Administrative division of Fujian (1368 - 1913)

Tingzhou Prefecture () was a prefecture in Fujian province from the Tang dynasty (唐朝) down to the early 20th century, when it was renamed ' (长汀 (長汀, Chángtīng)).

==History==

As early as 3,000 to 4,000 years ago, the She people thrived along the Tingjiang river (汀江), which originates in the north and runs through the county toward the south, and enters the South China Sea in Shantou (汕头), Guangdong (广东) province. Since early history, the Tingjiang river has been serving as an important water path for travel and, more importantly, the shipping of goods between coastal areas and mountainous terrain. It was said that the early Hakka ancestors traveled from north through the same path to Guangdong and the other parts of China and overseas, so Tingjiang river also gained its name as "Hakka's Mother River".

===Imperial===
During the Han dynasty, county-level administration was established where Changting county is currently seated. To take on immigrating northerners, the Tingzhou Prefecture (汀州府) prefecture administration was set up in the 24th reign-year of the Tang emperor Kaiyuan, i.e. 736 CE.

Since then and until the end of Qing dynasty(清朝), Changting had been where Zhou(州), Jun(郡), Lu(路) and Fu(府) (all prefectural level administrations) were located, and economic and political center of western Fujian(福建).
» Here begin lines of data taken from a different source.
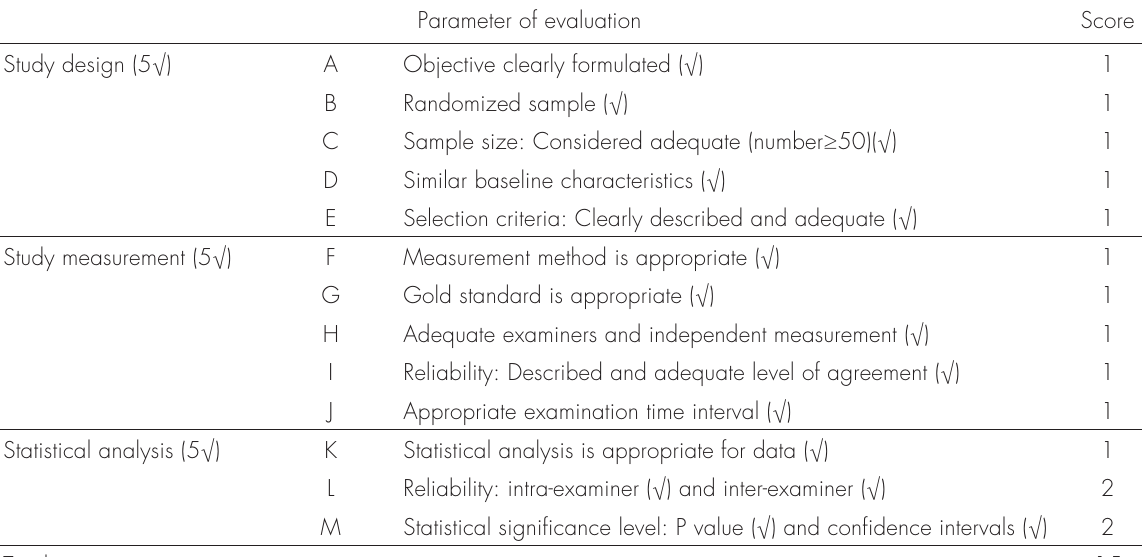
Table II. The QUAMAS (Quality Assessment of Measurement Accuracy Studies) tool used in the study.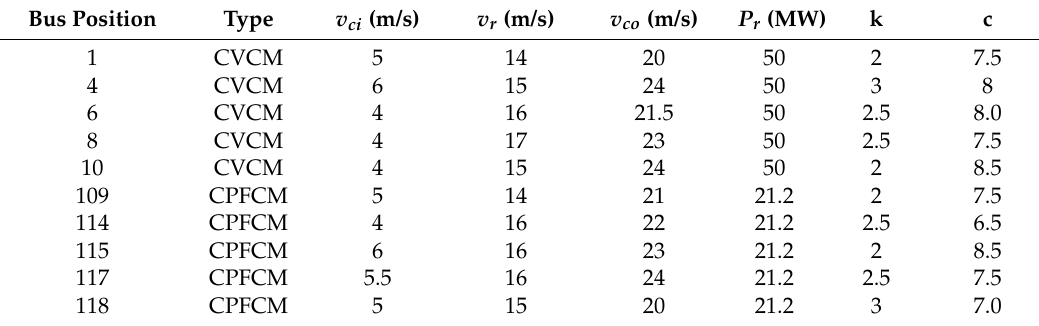
Figure 12. Bus angle results obtained by different methods.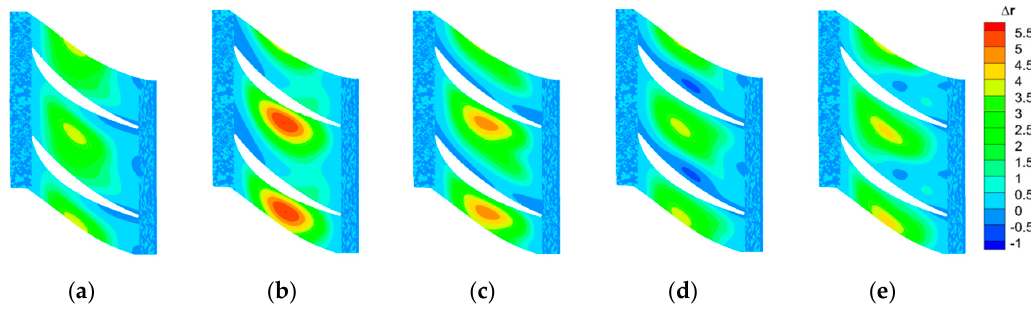
Figure 14. Geometries of the optimized results. ( a ) Objective function of 𝜛 (cid:3047) ; ( b ) objective function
During the Ming and Qing dynasties (明清朝), Tingzhou Prefecture encompassed eight counties including Changting (长汀), Ninghua (宁化), often regarded as very first settlement place for Hakka people), Qingliu (清流), Guihua (归化, obsolete), Liancheng (连城), Shanghang (上杭), Wuping (武平) and Yongding (永定). Being the first such territory set up by administration for migrant resettlement and one of the main concentration places for Hakka people, Tingzhou vies with Meixian (Mei County) in nearby eastern Guangdong in being referred to as the "Capital of the Hakkas"(客家首府). Today many Hakkas can trace their origins back to Tingzhou.

===Revolution Era===

Tingzhou was renamed "Changting" (长汀) in the 2nd year of the Republic of China, i.e. 1913 (Year Two of the Chinese Republic). During Chinese Civil War, the prefecture was the economic and financial centre of the Chinese Soviet Republic. Tens of thousands of people from "Changting" joined the Chinese Red Army - but not many survived the Long March.

With the founding of the People's Republic of China, the Prefecture was renamed again ("Longyan" 龙岩地区) and—minus several counties—its political center was relocated to Xinluo.

The former prefecture seat --"Tingzhou Town" (汀州镇)—now only a shiretown (or "county-town", 县城), commemorates the imperial-era prefecture. The name of its reduced purview --Changting County (长汀)—recalls the prefecture in its ROC years.

Real reorganisation only came in the early years of the People's Republic (1949-- ), which established a Diqu (地区, "region") --since upgraded to the Diji Shi (地级市, "prefecture-level city")-- called Longyan. Two counties of the Imperial- and Republican eras, Ninghua and Qingliu, were detached. The remaining seven have henceforth been administered from a new centre, Xinluo (新罗), which is more accessible to the province's heavily populated coast.

==Note on Usage==
By Chinese convention the prefectural name would also refer, depending on context, to the city which was the seat of its government. Thus Mao Zedong's Red Army column is said to have taken Changting in 1929, meaning that his column exercised real control over what is now Tingzhou town.

==Notable individuals from Changting==
- Yang Chengwu (杨成武), 1914-2004 Revolutionarian and General of People's Liberation Army
- Chen Pixian (陈丕显), 1916-1995 Revolutionarian and CPC official
- Fu Lianzhang (傅连璋), 1894-1968 Christian, practitioner of western medicine, Long March veteran, PRC Health Ministry official and Cultural Revolution victim.